**Exercise aim:** Quote every line below exactly as it reads.

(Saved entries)
= = = = =
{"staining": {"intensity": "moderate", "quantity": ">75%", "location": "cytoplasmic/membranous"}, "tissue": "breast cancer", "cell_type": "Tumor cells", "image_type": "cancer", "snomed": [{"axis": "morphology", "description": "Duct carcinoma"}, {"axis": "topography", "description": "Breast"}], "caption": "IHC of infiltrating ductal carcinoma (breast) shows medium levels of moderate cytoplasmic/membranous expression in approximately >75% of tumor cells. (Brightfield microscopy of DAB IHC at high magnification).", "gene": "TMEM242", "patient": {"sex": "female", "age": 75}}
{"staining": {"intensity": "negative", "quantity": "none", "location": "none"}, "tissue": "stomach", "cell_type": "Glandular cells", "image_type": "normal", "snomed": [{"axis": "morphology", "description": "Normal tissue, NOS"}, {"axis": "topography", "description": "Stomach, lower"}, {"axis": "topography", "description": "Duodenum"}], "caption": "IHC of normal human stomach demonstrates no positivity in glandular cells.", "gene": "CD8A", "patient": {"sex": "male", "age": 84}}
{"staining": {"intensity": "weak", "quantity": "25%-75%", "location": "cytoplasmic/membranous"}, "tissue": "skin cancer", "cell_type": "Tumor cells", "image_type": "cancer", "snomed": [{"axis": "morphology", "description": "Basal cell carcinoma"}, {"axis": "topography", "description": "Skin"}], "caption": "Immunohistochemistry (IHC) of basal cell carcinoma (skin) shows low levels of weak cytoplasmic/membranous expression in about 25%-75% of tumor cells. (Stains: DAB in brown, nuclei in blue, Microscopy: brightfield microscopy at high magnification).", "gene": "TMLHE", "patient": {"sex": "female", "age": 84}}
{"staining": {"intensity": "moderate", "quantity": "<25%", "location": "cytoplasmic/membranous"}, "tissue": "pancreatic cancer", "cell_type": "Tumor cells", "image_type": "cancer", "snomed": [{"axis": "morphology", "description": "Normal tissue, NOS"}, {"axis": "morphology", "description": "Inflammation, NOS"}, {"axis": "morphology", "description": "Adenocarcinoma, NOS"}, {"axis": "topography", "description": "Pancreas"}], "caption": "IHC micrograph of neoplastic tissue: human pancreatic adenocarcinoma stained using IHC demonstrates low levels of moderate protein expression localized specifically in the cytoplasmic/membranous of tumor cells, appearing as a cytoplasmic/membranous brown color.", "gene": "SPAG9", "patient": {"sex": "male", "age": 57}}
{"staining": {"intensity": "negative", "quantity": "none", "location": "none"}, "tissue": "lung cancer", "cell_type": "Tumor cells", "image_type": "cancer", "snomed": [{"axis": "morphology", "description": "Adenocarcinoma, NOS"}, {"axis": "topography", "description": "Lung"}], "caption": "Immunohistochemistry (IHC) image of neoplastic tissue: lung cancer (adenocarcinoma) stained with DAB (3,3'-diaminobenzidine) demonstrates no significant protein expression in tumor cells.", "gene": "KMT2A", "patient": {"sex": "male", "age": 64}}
= = = = =
**Solution for this exercise:**
{"staining": {"intensity": "moderate", "quantity": ">75%", "location": "cytoplasmic/membranous"}, "tissue": "breast cancer", "cell_type": "Tumor cells", "image_type": "cancer", "snomed": [{"axis": "morphology", "description": "Duct carcinoma"}, {"axis": "topography", "description": "Breast"}], "caption": "IHC of infiltrating ductal carcinoma (breast) shows medium levels of moderate cytoplasmic/membranous expression in approximately >75% of tumor cells. (Brightfield microscopy of DAB IHC at high magnification).", "gene": "TMEM242", "patient": {"sex": "female", "age": 75}}
{"staining": {"intensity": "negative", "quantity": "none", "location": "none"}, "tissue": "stomach", "cell_type": "Glandular cells", "image_type": "normal", "snomed": [{"axis": "morphology", "description": "Normal tissue, NOS"}, {"axis": "topography", "description": "Stomach, lower"}, {"axis": "topography", "description": "Duodenum"}], "caption": "IHC of normal human stomach demonstrates no positivity in glandular cells.", "gene": "CD8A", "patient": {"sex": "male", "age": 84}}
{"staining": {"intensity": "weak", "quantity": "25%-75%", "location": "cytoplasmic/membranous"}, "tissue": "skin cancer", "cell_type": "Tumor cells", "image_type": "cancer", "snomed": [{"axis": "morphology", "description": "Basal cell carcinoma"}, {"axis": "topography", "description": "Skin"}], "caption": "Immunohistochemistry (IHC) of basal cell carcinoma (skin) shows low levels of weak cytoplasmic/membranous expression in about 25%-75% of tumor cells. (Stains: DAB in brown, nuclei in blue, Microscopy: brightfield microscopy at high magnification).", "gene": "TMLHE", "patient": {"sex": "female", "age": 84}}
{"staining": {"intensity": "moderate", "quantity": "<25%", "location": "cytoplasmic/membranous"}, "tissue": "pancreatic cancer", "cell_type": "Tumor cells", "image_type": "cancer", "snomed": [{"axis": "morphology", "description": "Normal tissue, NOS"}, {"axis": "morphology", "description": "Inflammation, NOS"}, {"axis": "morphology", "description": "Adenocarcinoma, NOS"}, {"axis": "topography", "description": "Pancreas"}], "caption": "IHC micrograph of neoplastic tissue: human pancreatic adenocarcinoma stained using IHC demonstrates low levels of moderate protein expression localized specifically in the cytoplasmic/membranous of tumor cells, appearing as a cytoplasmic/membranous brown color.", "gene": "SPAG9", "patient": {"sex": "male", "age": 57}}
{"staining": {"intensity": "negative", "quantity": "none", "location": "none"}, "tissue": "lung cancer", "cell_type": "Tumor cells", "image_type": "cancer", "snomed": [{"axis": "morphology", "description": "Adenocarcinoma, NOS"}, {"axis": "topography", "description": "Lung"}], "caption": "Immunohistochemistry (IHC) image of neoplastic tissue: lung cancer (adenocarcinoma) stained with DAB (3,3'-diaminobenzidine) demonstrates no significant protein expression in tumor cells.", "gene": "KMT2A", "patient": {"sex": "male", "age": 64}}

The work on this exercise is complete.